(INPUT begins)

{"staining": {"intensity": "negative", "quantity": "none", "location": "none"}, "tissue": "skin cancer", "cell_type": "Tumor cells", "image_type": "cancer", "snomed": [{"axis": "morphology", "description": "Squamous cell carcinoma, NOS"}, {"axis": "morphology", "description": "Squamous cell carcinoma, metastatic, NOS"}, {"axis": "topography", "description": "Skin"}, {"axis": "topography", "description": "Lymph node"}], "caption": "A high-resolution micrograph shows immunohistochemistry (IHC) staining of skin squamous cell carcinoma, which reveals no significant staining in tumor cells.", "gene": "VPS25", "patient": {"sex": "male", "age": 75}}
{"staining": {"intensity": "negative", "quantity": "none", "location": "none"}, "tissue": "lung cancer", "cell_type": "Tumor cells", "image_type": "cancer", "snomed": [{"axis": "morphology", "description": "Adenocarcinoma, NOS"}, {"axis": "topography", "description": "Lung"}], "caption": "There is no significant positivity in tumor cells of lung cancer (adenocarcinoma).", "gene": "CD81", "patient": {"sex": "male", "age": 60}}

(INPUT ends)
(INPUT begins)

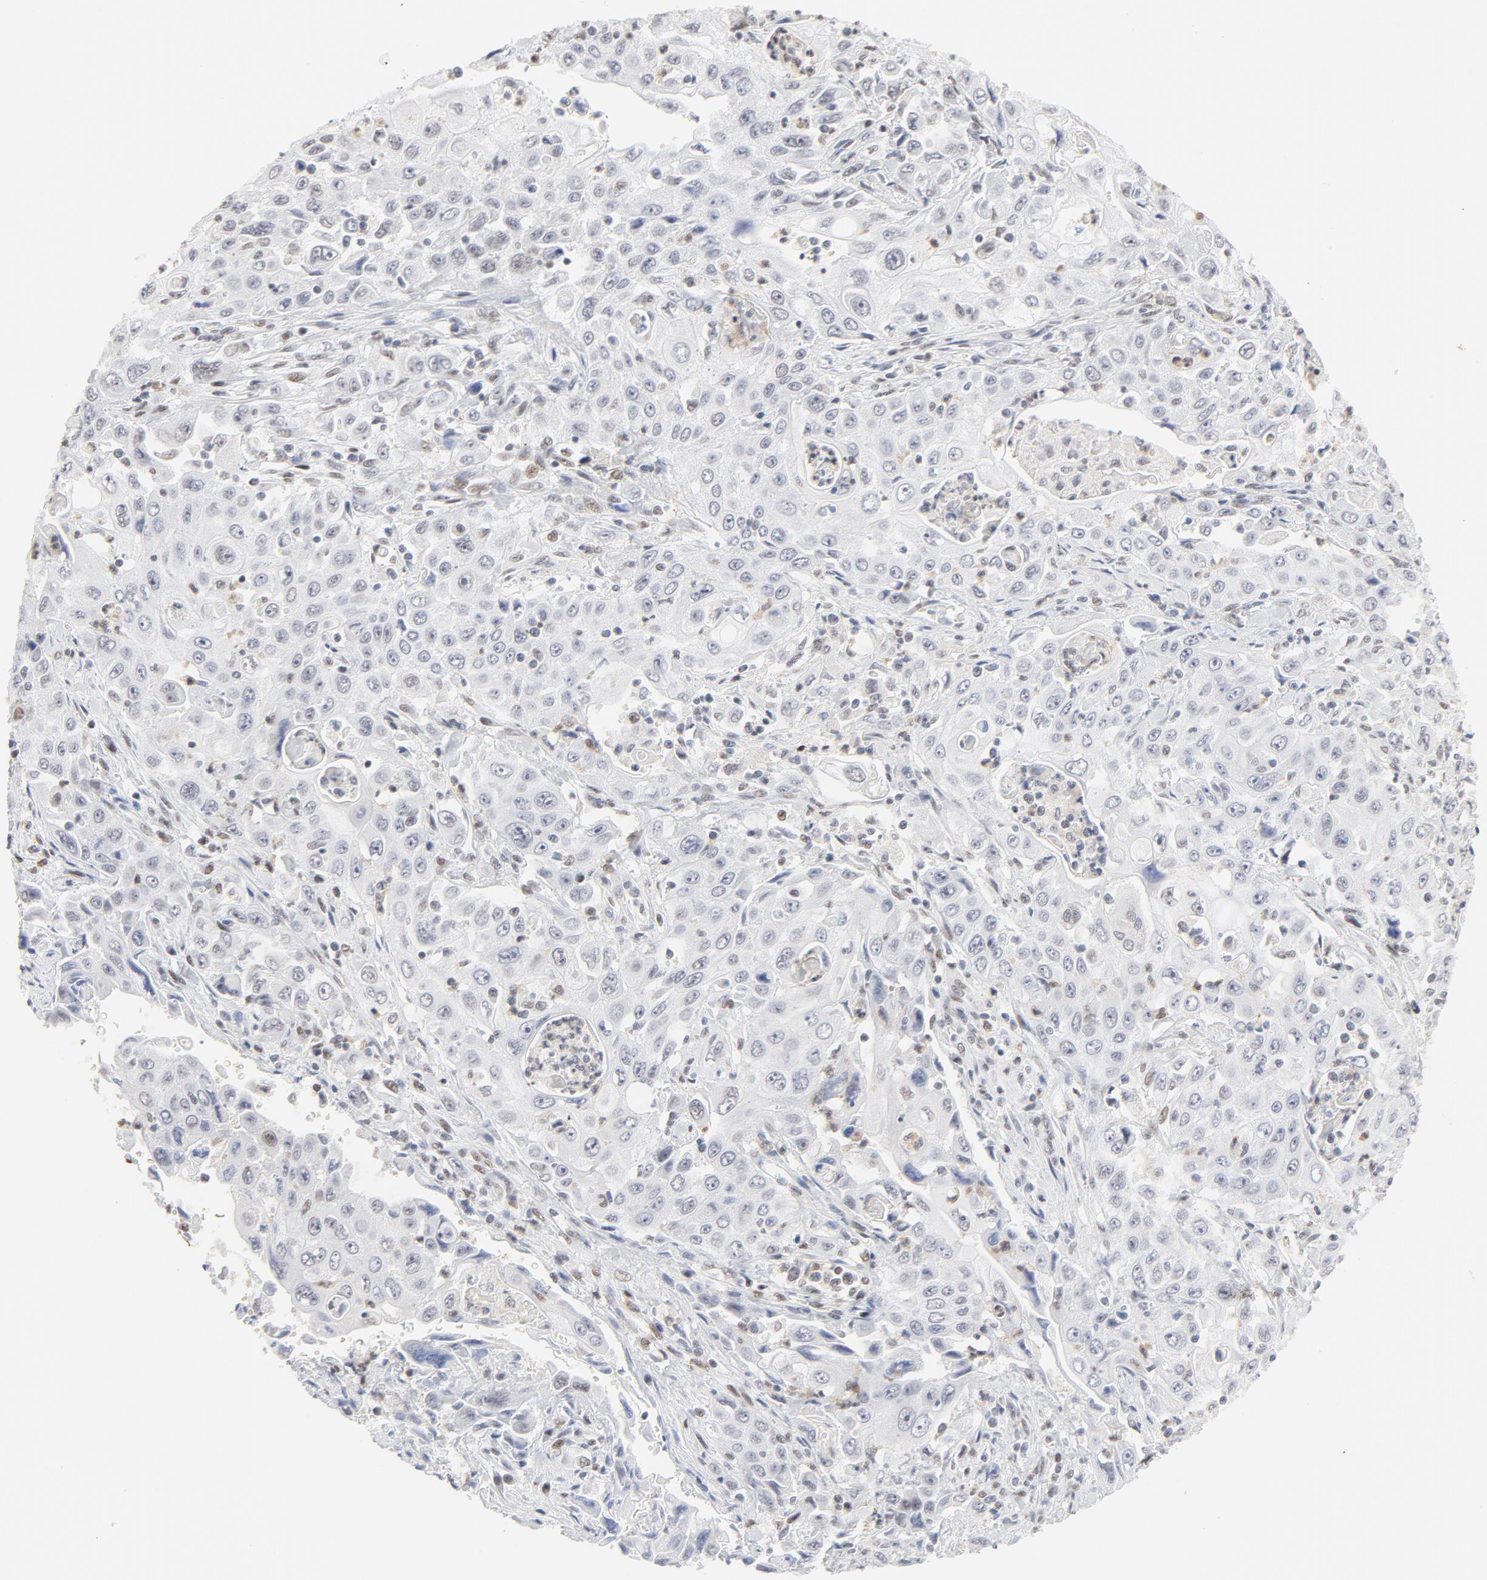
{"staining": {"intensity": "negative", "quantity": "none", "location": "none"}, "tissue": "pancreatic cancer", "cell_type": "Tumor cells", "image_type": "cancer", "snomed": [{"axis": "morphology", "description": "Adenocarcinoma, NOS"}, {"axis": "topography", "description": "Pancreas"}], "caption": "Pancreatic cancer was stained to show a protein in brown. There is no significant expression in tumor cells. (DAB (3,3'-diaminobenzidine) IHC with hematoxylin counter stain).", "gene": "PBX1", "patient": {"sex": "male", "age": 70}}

(INPUT ends)
(INPUT begins)

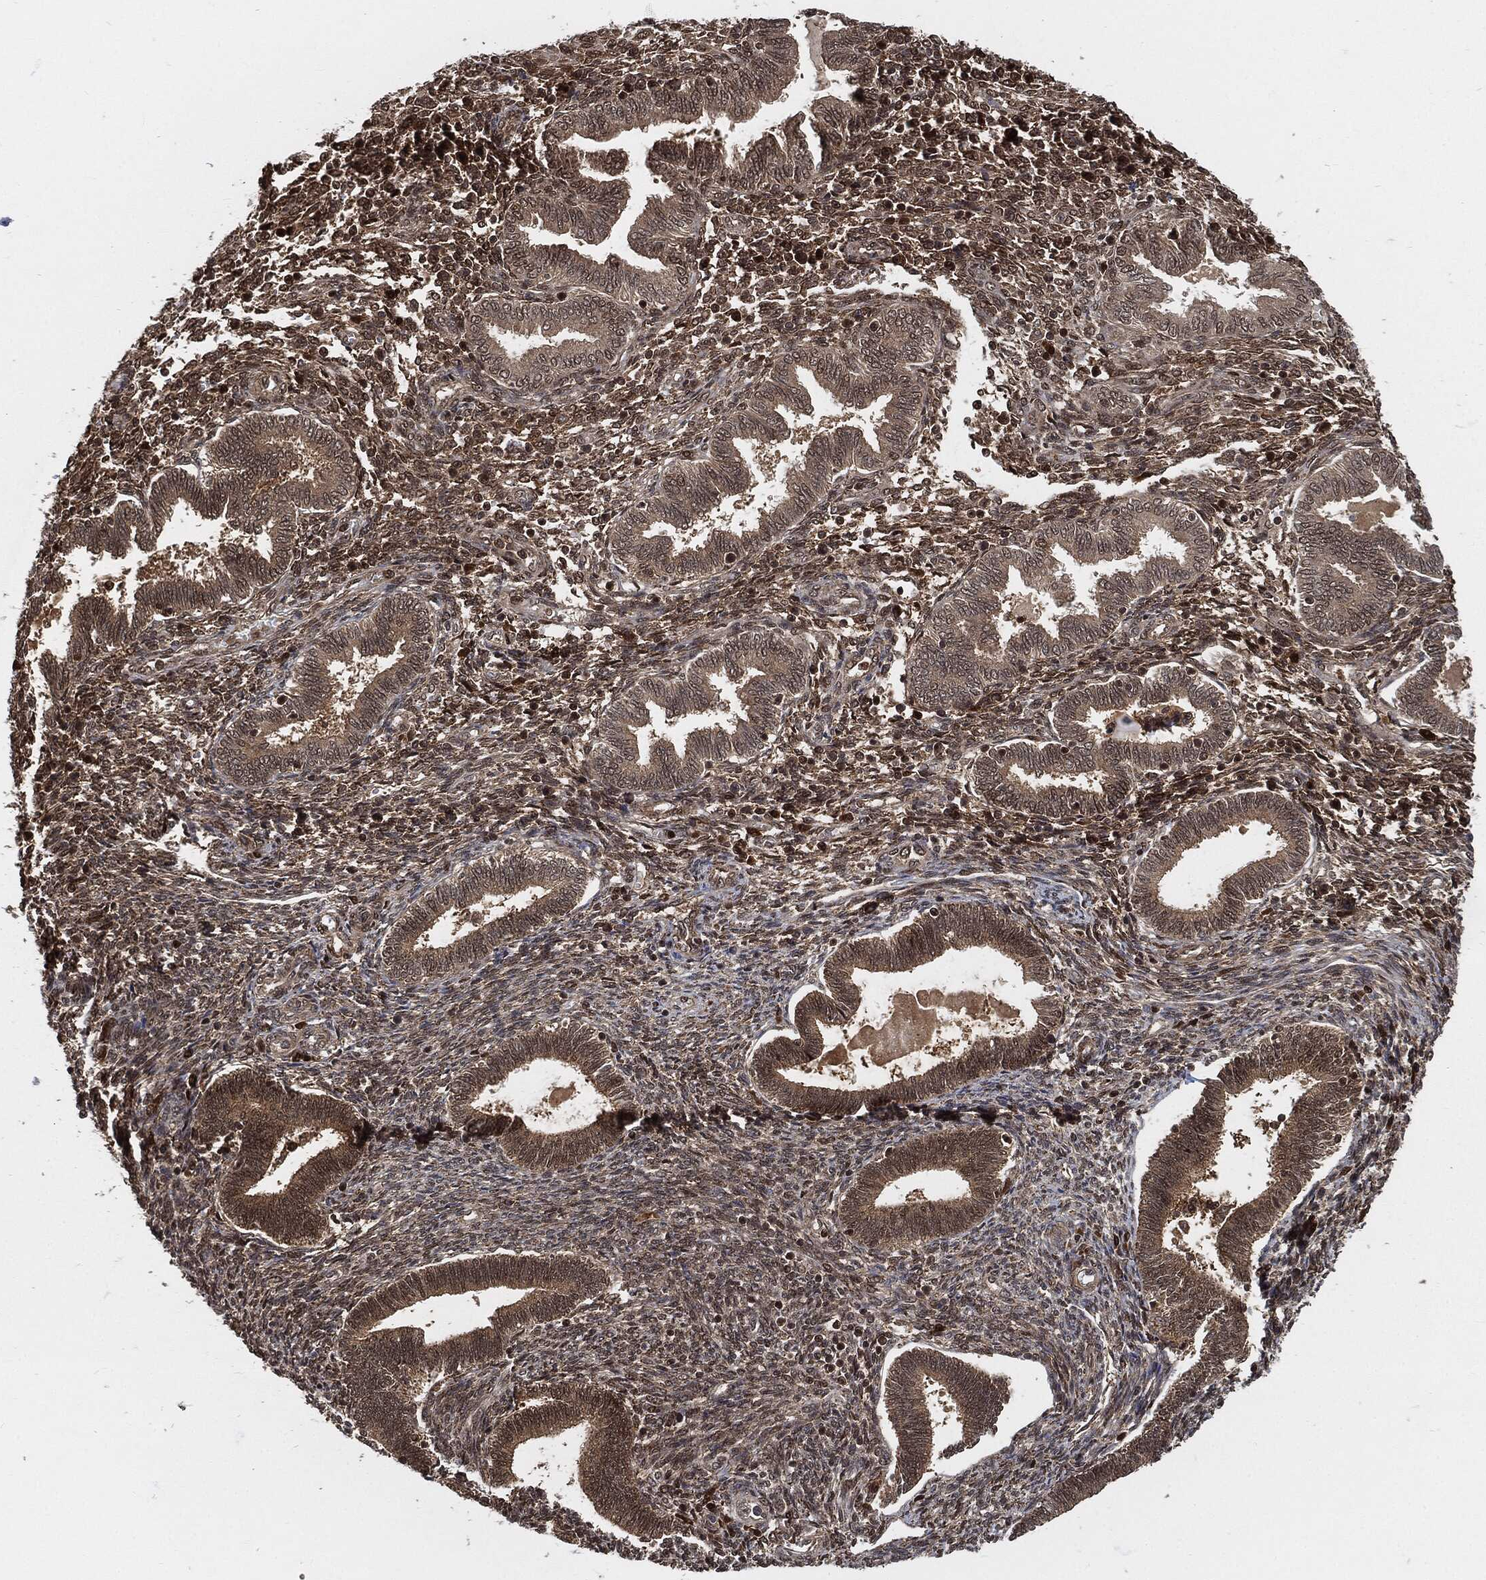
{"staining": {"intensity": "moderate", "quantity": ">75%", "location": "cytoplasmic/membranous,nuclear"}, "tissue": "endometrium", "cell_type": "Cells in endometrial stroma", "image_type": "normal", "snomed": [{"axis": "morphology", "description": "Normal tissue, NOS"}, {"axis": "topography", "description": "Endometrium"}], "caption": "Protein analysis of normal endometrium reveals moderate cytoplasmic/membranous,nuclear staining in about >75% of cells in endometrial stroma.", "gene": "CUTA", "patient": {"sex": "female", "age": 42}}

(INPUT ends)

WHAT YOU WILL DO: A complete answer gives every line of the records holding "Adenocarcinoma".

ANSWER BOX:
{"staining": {"intensity": "negative", "quantity": "none", "location": "none"}, "tissue": "lung cancer", "cell_type": "Tumor cells", "image_type": "cancer", "snomed": [{"axis": "morphology", "description": "Adenocarcinoma, NOS"}, {"axis": "topography", "description": "Lung"}], "caption": "There is no significant positivity in tumor cells of lung cancer (adenocarcinoma).", "gene": "CD81", "patient": {"sex": "male", "age": 60}}
{"staining": {"intensity": "negative", "quantity": "none", "location": "none"}, "tissue": "pancreatic cancer", "cell_type": "Tumor cells", "image_type": "cancer", "snomed": [{"axis": "morphology", "description": "Adenocarcinoma, NOS"}, {"axis": "topography", "description": "Pancreas"}], "caption": "Pancreatic cancer was stained to show a protein in brown. There is no significant expression in tumor cells. (DAB (3,3'-diaminobenzidine) IHC with hematoxylin counter stain).", "gene": "PBX1", "patient": {"sex": "male", "age": 70}}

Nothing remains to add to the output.